We've only just begun.

Interest in a January 2027 cohort is already building, so we've officially opened the waitlist.

I had the pleasure of being on the main stage at ClimbUK's Climb 2026 in Leeds, alongside a dedicated workshop, "From Reactive to Strategic." It's one of the highlights of my professional calendar, two days of founders, investors, and ecosystem builders, no fluff, no influencers.

It's part of a wider thread this year: I've been speaking more, on bigger stages, on the topics that matter most to leaders right now. If you're looking for a speaker who can bring real substance to these complex, uncertain times, my speaker profile is here.
I'm excited to be running an in-person event with the brilliant Tom Emery on a topic I keep coming back to with leaders: ego in the executive team, and how it shapes power, decision-making, and culture in the C-suite.
We'll be hosted at BCG's offices in the Midlands, thank you to Aaron Baker and the team there.
Shout if you'd like to know more.
I joined Bob Gentle on his podcast this month, where one line seemed to really land with Bob himself: most leaders don't have a strategy problem, they have a planning problem dressed up as one. Worth a listen, and worth following the wonderful human that is Bob Gentle.

I also recorded a conversation with Jon Rennie for his Deep Leadership podcast, out later this summer. I loved it. Jon's written several excellent books on leadership, well worth your time.
To be honest, I went in nervous about this one, unsure what I'd have to offer him and his audience (given that he spent decades leading the crew of a nuclear submarine), and came out flattered: he told me afterwards that he’d learned a lot, that despite all his leadership experience, strategy hadn’t featured much in his 450+ episodes, and that he'd actually written down a few pointers to share with the businesses he advises.

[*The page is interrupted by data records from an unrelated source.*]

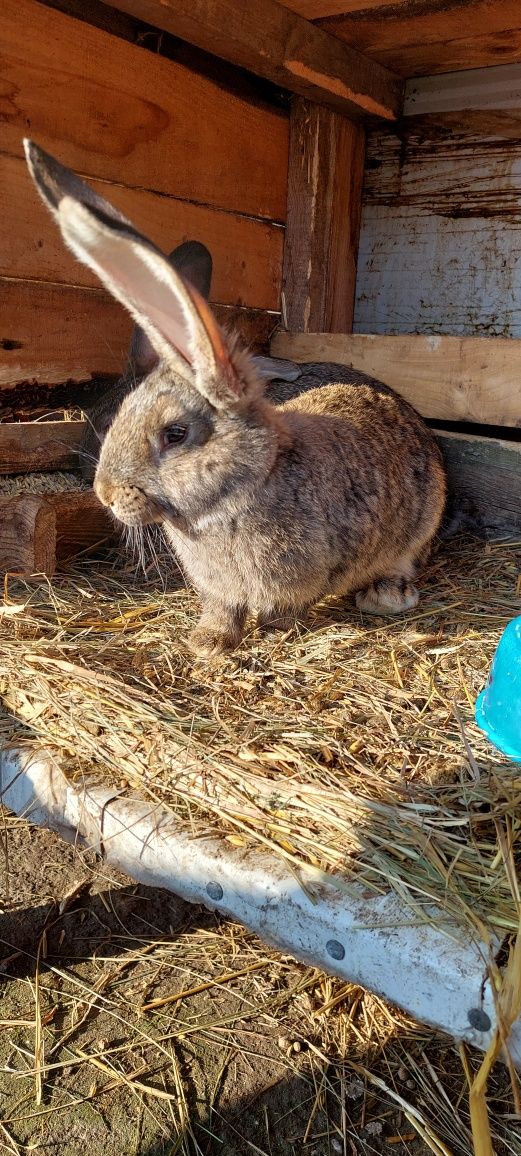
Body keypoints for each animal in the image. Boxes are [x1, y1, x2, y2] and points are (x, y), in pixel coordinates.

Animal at [25, 138, 448, 656]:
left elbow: (290, 605)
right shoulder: (219, 586)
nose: (101, 491)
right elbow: (222, 608)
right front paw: (207, 642)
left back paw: (385, 594)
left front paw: (272, 630)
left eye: (175, 434)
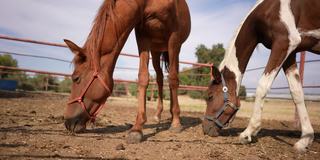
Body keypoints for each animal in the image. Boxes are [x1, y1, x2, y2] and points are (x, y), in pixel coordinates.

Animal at [63, 0, 191, 144]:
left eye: (76, 78)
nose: (68, 122)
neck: (149, 3)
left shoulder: (174, 38)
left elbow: (173, 79)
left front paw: (176, 122)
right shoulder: (143, 35)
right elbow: (143, 77)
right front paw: (137, 128)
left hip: (174, 48)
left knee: (171, 77)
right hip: (156, 51)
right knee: (159, 78)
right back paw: (158, 114)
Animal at [204, 0, 318, 152]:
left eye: (210, 97)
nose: (205, 129)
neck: (269, 9)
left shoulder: (284, 42)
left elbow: (263, 85)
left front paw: (248, 132)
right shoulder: (290, 53)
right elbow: (297, 93)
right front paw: (305, 139)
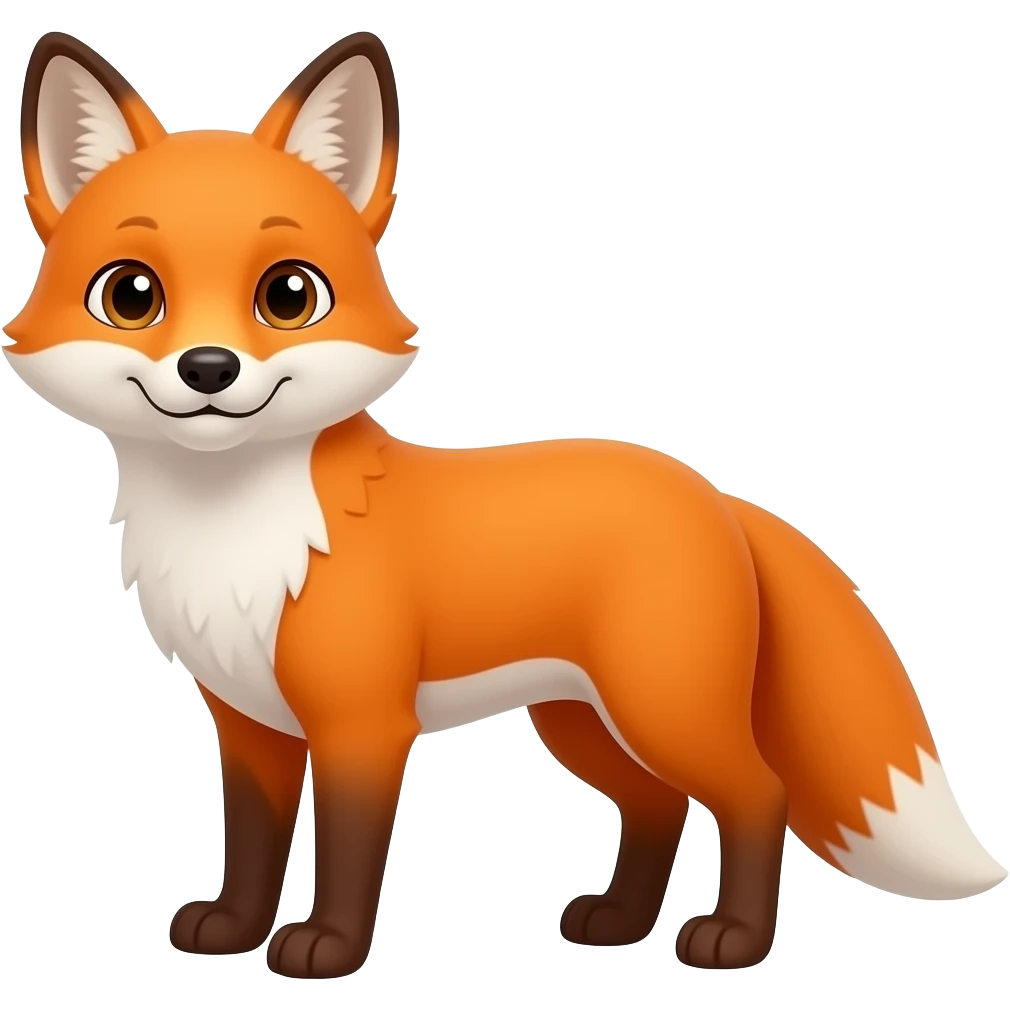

In case you wondered what this picture was doing at the top of this edition! I DJ'd another set in June (still loving it). Woohoo!
But it’s what happened before the set that moved me.
My DJ coach turned up to a recent session holding a copy of Be More Strategic, thumbed through and covered in stickies. He told me it had genuinely changed his life, helped him find his real purpose, and that he's now saying no to things and removing what isn't serving him.
Funny how often that theme keeps showing up this month.